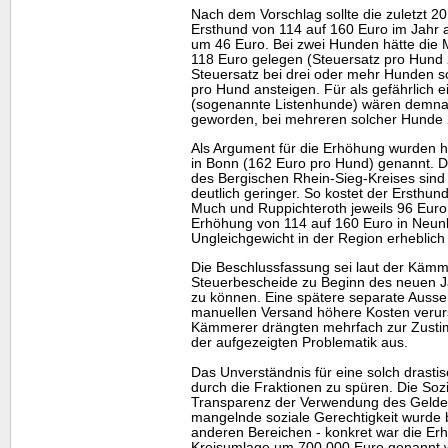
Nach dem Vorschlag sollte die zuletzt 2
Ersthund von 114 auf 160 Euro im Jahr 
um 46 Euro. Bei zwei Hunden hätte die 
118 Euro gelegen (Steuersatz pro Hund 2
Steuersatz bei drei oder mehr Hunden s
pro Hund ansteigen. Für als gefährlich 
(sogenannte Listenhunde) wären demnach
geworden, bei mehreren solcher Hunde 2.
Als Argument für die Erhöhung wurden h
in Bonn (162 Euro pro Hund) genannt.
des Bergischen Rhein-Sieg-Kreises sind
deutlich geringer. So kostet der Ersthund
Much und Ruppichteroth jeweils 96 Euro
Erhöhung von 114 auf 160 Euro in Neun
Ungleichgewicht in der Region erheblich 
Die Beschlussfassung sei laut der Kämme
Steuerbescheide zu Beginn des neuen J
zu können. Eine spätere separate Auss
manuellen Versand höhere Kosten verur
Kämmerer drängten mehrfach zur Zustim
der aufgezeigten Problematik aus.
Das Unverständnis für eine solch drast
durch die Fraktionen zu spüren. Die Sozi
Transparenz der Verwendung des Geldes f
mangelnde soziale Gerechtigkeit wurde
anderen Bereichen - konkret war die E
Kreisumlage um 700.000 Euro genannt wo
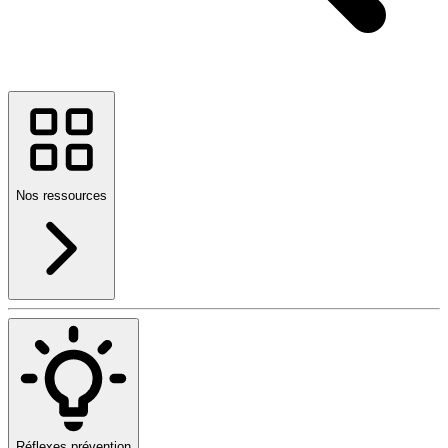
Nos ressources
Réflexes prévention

-.-.-

» **WHAT YOU NEED TO DO**: Locate each line in the listing above that contains the word "Hunden" and copy those lines.

» **WRITTEN SOLUTION**:
um 46 Euro. Bei zwei Hunden hätte die 
Steuersatz bei drei oder mehr Hunden s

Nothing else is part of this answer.